#### Prompt:
From the listing below, copy each line where "Bluetooth" occurs.

#### Material provided:

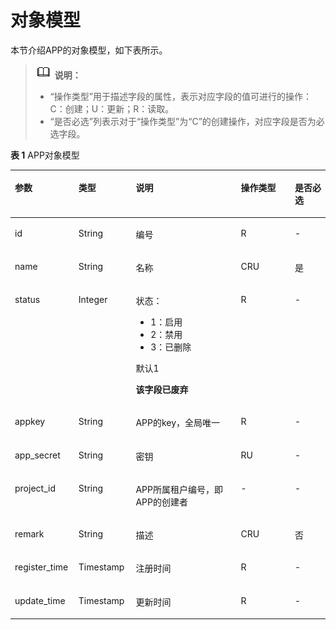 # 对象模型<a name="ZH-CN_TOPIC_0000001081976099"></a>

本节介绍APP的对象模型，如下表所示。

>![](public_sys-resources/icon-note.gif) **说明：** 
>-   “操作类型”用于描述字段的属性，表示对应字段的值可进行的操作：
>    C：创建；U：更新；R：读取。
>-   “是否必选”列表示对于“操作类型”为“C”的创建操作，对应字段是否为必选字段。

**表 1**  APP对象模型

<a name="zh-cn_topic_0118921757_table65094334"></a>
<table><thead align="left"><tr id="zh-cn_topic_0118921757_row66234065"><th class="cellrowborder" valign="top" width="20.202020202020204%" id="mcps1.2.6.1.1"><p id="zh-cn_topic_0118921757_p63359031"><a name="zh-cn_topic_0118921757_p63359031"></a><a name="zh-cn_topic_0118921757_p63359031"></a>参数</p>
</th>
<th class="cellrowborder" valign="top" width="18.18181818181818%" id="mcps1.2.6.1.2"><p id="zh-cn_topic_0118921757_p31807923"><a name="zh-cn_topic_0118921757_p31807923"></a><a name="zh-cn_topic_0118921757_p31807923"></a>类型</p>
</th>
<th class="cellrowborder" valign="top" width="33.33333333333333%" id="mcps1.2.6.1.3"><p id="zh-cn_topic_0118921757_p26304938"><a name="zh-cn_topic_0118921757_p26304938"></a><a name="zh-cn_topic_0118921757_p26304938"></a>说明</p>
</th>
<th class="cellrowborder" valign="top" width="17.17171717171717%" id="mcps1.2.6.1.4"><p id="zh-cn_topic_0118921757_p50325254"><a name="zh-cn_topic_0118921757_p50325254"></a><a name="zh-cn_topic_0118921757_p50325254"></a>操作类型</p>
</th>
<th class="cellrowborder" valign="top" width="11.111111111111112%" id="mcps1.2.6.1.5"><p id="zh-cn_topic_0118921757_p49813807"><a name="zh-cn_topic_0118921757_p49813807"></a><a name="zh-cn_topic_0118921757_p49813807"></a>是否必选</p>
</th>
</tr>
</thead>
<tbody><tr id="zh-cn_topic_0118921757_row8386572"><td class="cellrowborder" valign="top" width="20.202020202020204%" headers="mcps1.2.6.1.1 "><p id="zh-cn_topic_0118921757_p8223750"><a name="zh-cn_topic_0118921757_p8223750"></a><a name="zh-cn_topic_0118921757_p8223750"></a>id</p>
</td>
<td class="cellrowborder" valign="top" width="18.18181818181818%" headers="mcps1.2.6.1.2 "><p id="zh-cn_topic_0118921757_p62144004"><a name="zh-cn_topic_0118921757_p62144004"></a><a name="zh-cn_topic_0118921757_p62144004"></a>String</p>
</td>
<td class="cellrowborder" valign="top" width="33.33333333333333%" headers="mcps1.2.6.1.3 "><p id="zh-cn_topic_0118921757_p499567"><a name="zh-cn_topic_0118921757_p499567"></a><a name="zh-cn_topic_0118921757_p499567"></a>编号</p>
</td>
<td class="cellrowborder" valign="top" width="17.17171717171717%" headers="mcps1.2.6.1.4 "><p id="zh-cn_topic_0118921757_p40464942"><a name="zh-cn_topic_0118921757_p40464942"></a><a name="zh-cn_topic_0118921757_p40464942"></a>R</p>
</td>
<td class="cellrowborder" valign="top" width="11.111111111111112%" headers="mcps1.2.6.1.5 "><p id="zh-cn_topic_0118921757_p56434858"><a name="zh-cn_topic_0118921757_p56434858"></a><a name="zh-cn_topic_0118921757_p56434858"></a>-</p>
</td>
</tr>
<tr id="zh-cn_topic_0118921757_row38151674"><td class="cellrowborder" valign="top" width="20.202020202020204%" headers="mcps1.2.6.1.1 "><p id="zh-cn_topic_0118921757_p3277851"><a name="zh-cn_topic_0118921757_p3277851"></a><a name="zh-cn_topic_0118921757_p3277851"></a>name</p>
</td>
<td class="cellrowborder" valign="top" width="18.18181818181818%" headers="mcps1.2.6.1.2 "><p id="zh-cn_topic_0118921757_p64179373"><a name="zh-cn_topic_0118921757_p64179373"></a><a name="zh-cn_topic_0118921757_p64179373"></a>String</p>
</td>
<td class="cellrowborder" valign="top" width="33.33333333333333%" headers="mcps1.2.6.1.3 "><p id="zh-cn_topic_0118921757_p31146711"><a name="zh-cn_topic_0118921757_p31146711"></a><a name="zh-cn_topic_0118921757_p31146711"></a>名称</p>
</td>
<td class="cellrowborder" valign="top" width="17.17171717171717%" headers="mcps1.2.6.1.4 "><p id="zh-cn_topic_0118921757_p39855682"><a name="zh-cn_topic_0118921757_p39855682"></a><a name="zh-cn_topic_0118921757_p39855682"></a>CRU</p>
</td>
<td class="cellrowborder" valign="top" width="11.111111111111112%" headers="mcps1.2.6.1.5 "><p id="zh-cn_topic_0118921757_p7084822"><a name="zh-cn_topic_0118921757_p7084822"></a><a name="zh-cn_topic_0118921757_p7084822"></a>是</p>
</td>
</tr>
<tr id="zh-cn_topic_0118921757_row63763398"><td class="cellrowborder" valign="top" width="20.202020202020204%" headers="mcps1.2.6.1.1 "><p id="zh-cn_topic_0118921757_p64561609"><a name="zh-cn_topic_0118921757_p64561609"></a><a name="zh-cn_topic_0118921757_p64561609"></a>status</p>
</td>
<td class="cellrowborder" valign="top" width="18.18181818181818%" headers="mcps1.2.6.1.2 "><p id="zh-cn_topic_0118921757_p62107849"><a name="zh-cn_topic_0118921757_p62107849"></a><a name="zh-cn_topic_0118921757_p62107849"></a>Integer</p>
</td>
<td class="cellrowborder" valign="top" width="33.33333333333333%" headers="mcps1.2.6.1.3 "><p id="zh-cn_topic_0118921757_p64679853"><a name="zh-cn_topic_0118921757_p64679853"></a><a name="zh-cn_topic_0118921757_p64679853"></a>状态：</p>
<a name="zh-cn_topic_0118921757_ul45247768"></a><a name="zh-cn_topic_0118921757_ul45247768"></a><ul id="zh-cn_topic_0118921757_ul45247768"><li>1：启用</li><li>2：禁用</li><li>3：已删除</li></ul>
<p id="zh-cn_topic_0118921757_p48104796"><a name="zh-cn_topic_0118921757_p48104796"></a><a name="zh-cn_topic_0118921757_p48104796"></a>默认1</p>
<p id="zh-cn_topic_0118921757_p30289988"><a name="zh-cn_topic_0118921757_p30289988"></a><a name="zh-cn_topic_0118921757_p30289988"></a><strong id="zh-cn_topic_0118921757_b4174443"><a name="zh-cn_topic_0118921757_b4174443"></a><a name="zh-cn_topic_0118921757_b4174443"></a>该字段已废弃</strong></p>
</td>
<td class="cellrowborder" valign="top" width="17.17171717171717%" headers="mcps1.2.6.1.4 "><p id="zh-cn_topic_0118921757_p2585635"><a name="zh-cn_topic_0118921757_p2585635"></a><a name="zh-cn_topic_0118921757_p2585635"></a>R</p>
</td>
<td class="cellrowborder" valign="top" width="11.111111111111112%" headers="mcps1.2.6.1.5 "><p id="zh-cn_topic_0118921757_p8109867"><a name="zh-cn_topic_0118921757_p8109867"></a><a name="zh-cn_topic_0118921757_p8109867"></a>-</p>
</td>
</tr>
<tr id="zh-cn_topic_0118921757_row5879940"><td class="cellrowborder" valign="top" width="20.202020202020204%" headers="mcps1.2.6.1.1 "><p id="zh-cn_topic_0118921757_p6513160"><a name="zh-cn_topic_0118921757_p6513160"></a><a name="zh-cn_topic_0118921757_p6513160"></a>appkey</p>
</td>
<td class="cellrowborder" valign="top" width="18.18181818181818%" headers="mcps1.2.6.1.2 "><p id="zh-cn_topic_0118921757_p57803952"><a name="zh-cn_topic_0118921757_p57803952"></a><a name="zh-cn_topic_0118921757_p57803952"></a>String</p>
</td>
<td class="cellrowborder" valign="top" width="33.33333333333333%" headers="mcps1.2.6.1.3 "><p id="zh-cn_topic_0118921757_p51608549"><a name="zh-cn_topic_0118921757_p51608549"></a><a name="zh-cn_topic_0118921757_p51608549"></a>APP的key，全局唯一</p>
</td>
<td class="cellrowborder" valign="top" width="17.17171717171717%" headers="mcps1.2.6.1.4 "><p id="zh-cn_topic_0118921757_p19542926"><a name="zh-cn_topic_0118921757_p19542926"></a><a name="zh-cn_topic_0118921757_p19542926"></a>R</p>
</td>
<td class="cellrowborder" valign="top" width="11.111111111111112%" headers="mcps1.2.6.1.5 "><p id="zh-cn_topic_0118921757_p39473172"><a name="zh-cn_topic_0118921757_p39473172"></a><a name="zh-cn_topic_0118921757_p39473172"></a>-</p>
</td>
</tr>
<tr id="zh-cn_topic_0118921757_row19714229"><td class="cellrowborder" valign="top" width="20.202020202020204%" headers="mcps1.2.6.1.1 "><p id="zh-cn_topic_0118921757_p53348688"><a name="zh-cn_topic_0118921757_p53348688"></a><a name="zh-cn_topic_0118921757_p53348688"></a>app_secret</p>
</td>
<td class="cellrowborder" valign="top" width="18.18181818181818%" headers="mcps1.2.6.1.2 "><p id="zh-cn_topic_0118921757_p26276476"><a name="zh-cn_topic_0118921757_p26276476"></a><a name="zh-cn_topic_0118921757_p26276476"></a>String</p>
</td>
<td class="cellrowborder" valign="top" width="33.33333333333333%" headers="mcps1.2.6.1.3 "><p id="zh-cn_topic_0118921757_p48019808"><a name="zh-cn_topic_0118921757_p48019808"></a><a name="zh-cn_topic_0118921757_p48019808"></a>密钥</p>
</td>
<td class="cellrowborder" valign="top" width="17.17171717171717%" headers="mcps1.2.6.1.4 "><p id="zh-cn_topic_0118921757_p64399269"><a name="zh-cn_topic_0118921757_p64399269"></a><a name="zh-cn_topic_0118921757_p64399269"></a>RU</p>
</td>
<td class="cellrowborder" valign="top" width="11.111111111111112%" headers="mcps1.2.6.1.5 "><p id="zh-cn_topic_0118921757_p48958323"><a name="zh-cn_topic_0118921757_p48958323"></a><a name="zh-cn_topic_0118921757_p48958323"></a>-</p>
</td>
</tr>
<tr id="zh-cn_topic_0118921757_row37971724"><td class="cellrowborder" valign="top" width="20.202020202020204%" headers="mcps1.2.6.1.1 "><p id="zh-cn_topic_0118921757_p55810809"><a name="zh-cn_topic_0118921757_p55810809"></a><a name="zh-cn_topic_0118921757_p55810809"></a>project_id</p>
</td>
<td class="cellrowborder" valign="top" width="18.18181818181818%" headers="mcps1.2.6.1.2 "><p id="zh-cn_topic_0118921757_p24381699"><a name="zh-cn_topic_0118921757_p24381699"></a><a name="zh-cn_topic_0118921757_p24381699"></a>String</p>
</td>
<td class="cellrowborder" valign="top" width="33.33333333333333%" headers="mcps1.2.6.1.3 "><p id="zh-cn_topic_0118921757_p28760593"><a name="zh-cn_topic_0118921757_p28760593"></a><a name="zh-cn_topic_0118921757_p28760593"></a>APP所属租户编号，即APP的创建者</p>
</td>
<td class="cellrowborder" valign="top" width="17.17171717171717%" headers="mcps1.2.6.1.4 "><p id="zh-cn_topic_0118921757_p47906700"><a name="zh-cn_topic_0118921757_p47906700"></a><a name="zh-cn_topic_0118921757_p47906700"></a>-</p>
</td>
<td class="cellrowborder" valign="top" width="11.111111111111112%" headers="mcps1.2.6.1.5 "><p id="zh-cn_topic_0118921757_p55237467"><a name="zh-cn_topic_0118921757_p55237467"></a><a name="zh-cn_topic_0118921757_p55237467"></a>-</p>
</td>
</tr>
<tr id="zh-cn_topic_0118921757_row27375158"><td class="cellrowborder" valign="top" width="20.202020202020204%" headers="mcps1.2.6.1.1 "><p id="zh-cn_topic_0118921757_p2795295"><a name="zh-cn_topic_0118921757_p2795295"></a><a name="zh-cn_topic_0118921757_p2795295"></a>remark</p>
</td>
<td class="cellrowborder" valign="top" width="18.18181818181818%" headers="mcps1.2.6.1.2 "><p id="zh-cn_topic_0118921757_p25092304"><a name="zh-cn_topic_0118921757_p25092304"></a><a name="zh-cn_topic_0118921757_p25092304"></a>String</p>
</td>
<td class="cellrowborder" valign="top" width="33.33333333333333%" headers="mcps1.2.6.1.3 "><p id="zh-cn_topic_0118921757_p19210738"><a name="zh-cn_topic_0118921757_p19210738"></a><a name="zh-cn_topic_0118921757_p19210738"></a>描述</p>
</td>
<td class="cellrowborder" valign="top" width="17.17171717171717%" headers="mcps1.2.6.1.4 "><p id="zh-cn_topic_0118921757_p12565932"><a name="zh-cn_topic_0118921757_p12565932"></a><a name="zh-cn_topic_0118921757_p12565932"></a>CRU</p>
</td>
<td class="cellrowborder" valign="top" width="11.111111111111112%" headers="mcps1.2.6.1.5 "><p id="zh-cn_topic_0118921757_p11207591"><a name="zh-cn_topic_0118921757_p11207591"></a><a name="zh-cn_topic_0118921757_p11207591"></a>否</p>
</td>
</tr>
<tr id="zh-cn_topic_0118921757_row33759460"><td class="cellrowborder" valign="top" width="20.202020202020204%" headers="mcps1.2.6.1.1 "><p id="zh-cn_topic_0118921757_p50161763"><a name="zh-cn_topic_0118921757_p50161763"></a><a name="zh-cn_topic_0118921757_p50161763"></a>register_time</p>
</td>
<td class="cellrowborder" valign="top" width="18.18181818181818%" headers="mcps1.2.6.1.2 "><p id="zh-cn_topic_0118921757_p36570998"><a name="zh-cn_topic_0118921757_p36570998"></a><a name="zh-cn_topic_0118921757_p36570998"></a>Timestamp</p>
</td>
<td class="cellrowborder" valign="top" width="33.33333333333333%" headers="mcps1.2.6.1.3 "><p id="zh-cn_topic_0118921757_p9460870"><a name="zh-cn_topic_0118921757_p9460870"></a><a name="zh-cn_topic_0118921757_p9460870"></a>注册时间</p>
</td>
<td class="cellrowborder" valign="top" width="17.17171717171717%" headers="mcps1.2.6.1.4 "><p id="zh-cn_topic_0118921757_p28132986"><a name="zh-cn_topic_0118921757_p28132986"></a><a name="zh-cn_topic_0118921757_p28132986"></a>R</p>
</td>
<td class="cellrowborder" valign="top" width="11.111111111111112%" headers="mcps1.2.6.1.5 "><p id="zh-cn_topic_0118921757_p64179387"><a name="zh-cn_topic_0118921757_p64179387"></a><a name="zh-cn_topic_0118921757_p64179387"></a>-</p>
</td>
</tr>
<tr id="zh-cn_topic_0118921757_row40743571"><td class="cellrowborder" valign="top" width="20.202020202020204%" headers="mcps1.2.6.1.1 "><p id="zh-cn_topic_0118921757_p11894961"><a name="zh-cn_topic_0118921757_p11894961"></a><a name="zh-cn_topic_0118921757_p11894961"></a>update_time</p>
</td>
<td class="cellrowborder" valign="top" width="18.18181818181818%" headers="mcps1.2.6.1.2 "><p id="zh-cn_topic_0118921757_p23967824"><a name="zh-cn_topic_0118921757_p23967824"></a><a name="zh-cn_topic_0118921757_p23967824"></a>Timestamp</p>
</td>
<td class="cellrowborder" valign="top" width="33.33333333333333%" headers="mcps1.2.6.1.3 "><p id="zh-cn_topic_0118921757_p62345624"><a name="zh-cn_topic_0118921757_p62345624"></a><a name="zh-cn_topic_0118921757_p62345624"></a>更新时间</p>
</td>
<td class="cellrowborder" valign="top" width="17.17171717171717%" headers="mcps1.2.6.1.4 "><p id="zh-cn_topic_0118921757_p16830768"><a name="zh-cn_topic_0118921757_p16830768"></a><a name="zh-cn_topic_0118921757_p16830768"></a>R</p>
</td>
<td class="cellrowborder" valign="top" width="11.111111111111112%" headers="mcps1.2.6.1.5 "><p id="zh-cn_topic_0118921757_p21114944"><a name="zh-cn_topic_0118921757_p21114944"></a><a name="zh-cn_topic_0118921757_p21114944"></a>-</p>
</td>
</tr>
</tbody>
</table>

...

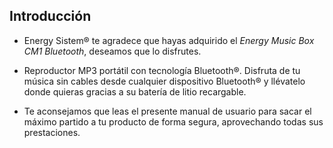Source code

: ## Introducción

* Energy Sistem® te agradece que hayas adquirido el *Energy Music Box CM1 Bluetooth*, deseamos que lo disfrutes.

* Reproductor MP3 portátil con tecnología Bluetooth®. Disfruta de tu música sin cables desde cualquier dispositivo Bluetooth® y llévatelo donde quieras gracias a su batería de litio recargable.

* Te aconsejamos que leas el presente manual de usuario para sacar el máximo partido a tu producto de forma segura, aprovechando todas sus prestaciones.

#### Result for this task:
* Energy Sistem® te agradece que hayas adquirido el *Energy Music Box CM1 Bluetooth*, deseamos que lo disfrutes.
* Reproductor MP3 portátil con tecnología Bluetooth®. Disfruta de tu música sin cables desde cualquier dispositivo Bluetooth® y llévatelo donde quieras gracias a su batería de litio recargable.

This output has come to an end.